Texto para leitura
• • • •

Sergipe pode não ser o maior estado do Brasil, mas tem uma grandeza única, que não se mede em quilômetros, e sim em encontros, histórias e memórias.

Laranjeiras e São Cristóvão: bordados de história e cultura

No rastro das pedras seculares, Laranjeiras se ergue como um relicário da cultura popular. Cada esquina tem um conto, cada praça tem um canto. Os grupos folclóricos que resistem ao tempo são a prova viva de que a alma do Nordeste não se dobra. Os Parafusos, com seus passos ritmados, dançam como se carregassem segredos do tempo de Sinhá e Capitão-do-mato, mas com a força e a altivez de quem escreve sua própria história.

São Cristóvão, a quarta cidade mais antiga do Brasil, é um poema de pedra e cal. Na Praça São Francisco, onde os séculos sussurram ao vento, a cidade repousa como um velho sábio que já viu de tudo e segue ali, impassível, vendo o mundo passar. No alto, a igreja vigia o tempo, e nas ruas estreitas, a vida segue sem a pressa que a modernidade insiste em impor.

Itabaianinha: um palco de histórias e contrastes

Itabaianinha é terra de comerciantes espertos, de conversa boa e de laços tão enredados que ninguém sabe direito quem é primo de quem, filho de quem, neto de quem. As famílias são numerosas e se casam entre si, criando um emaranhado genealógico que ninguém ousa desvendar. Se brincar, até o cachorro da praça tem parentesco com o bode do vizinho! Mas o que importa não é entender essa trama, e sim sentir o calor humano que faz qualquer um se sentir parte da família.

• • • •

Dados fornecidos
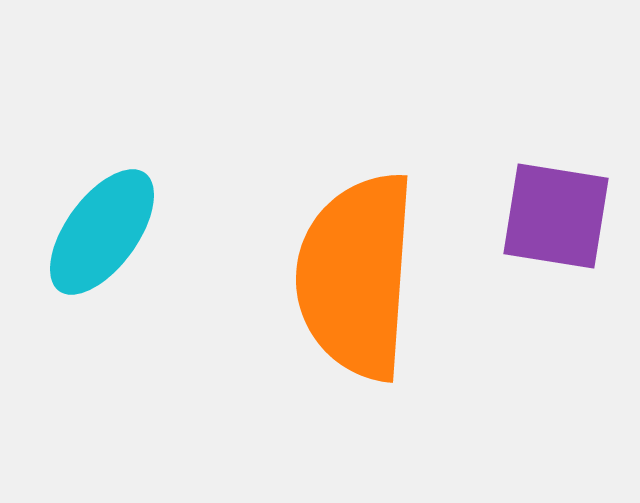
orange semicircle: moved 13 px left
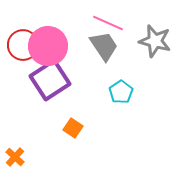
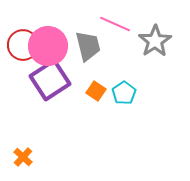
pink line: moved 7 px right, 1 px down
gray star: rotated 24 degrees clockwise
gray trapezoid: moved 16 px left; rotated 20 degrees clockwise
cyan pentagon: moved 3 px right, 1 px down
orange square: moved 23 px right, 37 px up
orange cross: moved 8 px right
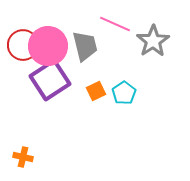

• • • •

Pedido escrito 1
Responda às perguntas abaixo com base no texto sobre Sergipe.
(a) Que posição São Cristóvão ocupa entre as cidades mais antigas do Brasil?
(b) Qual grupo folclórico de Laranjeiras é citado pelo nome?
(c) Com quem se casam os membros das famílias numerosas de Itabaianinha?
Pedido escrito 2
Prolongue o texto sobre Sergipe a partir do ponto em que ele termina.

Resultado 1
(a) É a quarta cidade mais antiga do Brasil.
(b) Os Parafusos.
(c) Casam-se entre si.

Resultado 2
O cenário árido lembrou o sul da Espanha, com um toque da Índia: motos, vacas passeando tranquilamente pelas ruas e um ritmo de vida que mistura o rústico e o inesperado. Na entrada da cidade, um cemitério imponente chama atenção – mas sem ninguém enterrado ali! Um monumento à espera de histórias, como um enredo perdido de “Sucupira”. As janelas das casas são verdadeiras arquibancadas da vida cotidiana; dali, os moradores observam quem passa, comentam, acenam e costuram suas próprias novelas.

E falando em novelas, há histórias que parecem saídas direto da ficção, mas são pura realidade nordestina. Na casa onde Daniela foi visitar, conta a história que na televisão exibia uma cena tensa: um vilão prestes a atirar. O tio da amiga, tomado pelo calor do momento, reagiu antes mesmo do personagem. Pegou o cinzeiro ao lado e lançou contra a tela – num reflexo certeiro de proteção! O resultado? Um furo na televisão e mais um episódio inesquecível para o repertório das histórias da cidade.

Mas se tem algo que torna Itabaianinha ainda mais singular é sua famosa “cidade dos anões”. A região abriga uma das maiores concentrações de pessoas com nanismo no Brasil, um fenômeno genético que atravessa gerações. Ali, as ruas contam histórias de superação, de identidade e pertencimento. A cidade que já é um enredo por si só também é lar de personagens que transformam qualquer encontro em uma verdadeira fábula nordestina.

Em meio a esse mosaico de tradição, fé e espontaneidade, as casas exibem pequenos altares nas entradas, guardiões silenciosos da vida que pulsa ali. E no coração dessa cidade cheia de encantos, um contraste inesperado: o Polo Moda. Um shopping a céu aberto, moderno, vibrante, onde as lojas vendem no atacado e no varejo, trazendo um sopro de inovação para esse pedaço singular do Nordeste.

Coqueiros e Mangue Seco: o cenário de Tieta

Na divisa com a Bahia, Coqueiros é um retrato vivo dos romances de Jorge Amado. Ali, cada olhar tem um quê de mistério, cada conversa tem um rastro de poesia. O tempo corre solto, como menino de pé no chão, brincando de roda na praça.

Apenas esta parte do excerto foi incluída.